JOSEPHINE-DEDET_2024

Publié le 2 mars 2012 Lecture : 4 minutes.

« Mon asile psychiatrique vote Poutine… » Depuis les législatives de décembre 2011, qui ont vu Russie unie l’emporter sans gloire avec 49,3 % des voix (30 %, selon l’ONG Golos) au terme d’un scrutin entaché de fraudes, cette chanson fait le tour d’internet, et les quolibets pleuvent sur le « parti des escrocs et des voleurs ». Vladimir Poutine vit une situation inédite. Sa cote de popularité avoisine 53 % d’opinions favorables. C’est beaucoup, bien sûr, mais sensiblement moins que les 68 % qu’il recueillait au début de l’an dernier. Disposant encore d’une base solide, le Premier ministre se rassure en se moquant de cette opposition hétéroclite et divisée, incapable d’élaborer un programme. Il n’empêche que les manifestations, rassemblant périodiquement des milliers de personnes dans les grandes villes, annoncent des temps difficiles. Le pouvoir se raidit et le pays attend, dans un climat d’incertitude et de peur latente. S’il est quasi assuré de remporter l’élection présidentielle du 4 mars, dans un système taillé sur mesure où nul n’est en mesure de lui disputer la victoire, l’ancien chef de l’État, qui avait cédé son fauteuil à Dmitri Medvedev en 2008, ne voit pas ce troisième mandat s’ouvrir sous les meilleurs auspices.
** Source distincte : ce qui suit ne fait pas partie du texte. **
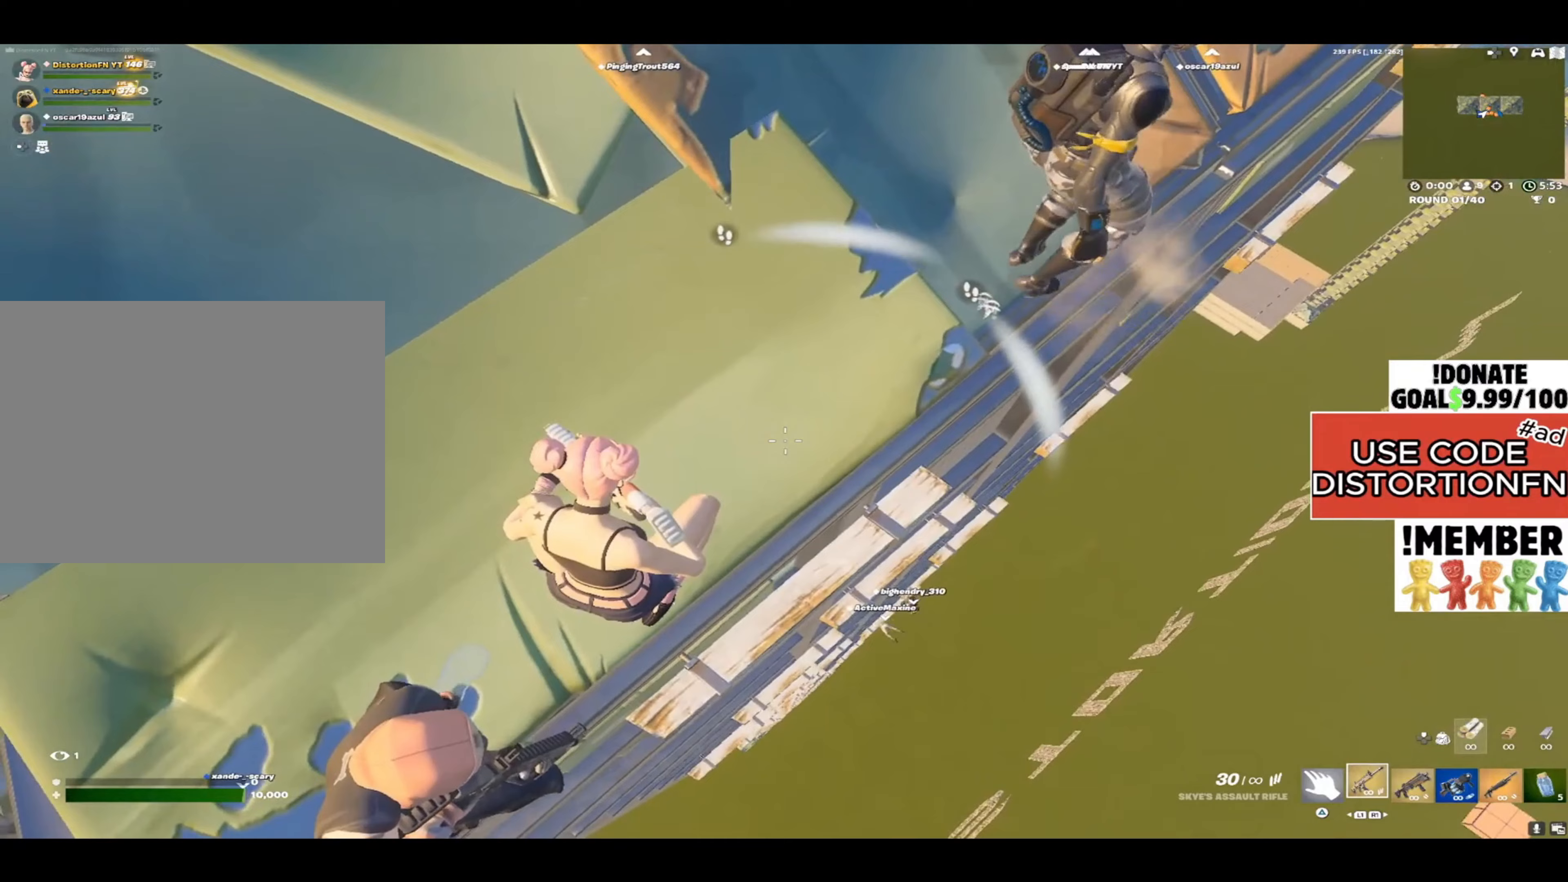
{"buttons": [], "left_stick": "center", "right_stick": "center", "events": []}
Sifflé par le public à la fin d’un match de boxe, brocardé dans une pièce de théâtre qui fait fureur, traité de manière irrévérencieuse dans le journal Kommersant (dont le rédacteur en chef et le PDG ont été limogés), lâché par d’anciens proches… Poutine n’était pas habitué à subir pareilles avanies. Lui qui se comparait au serpent Kaa (du Livre de la jungle) et se flattait d’hypnotiser les foules est forcé de reconnaître que son charme n’opère plus.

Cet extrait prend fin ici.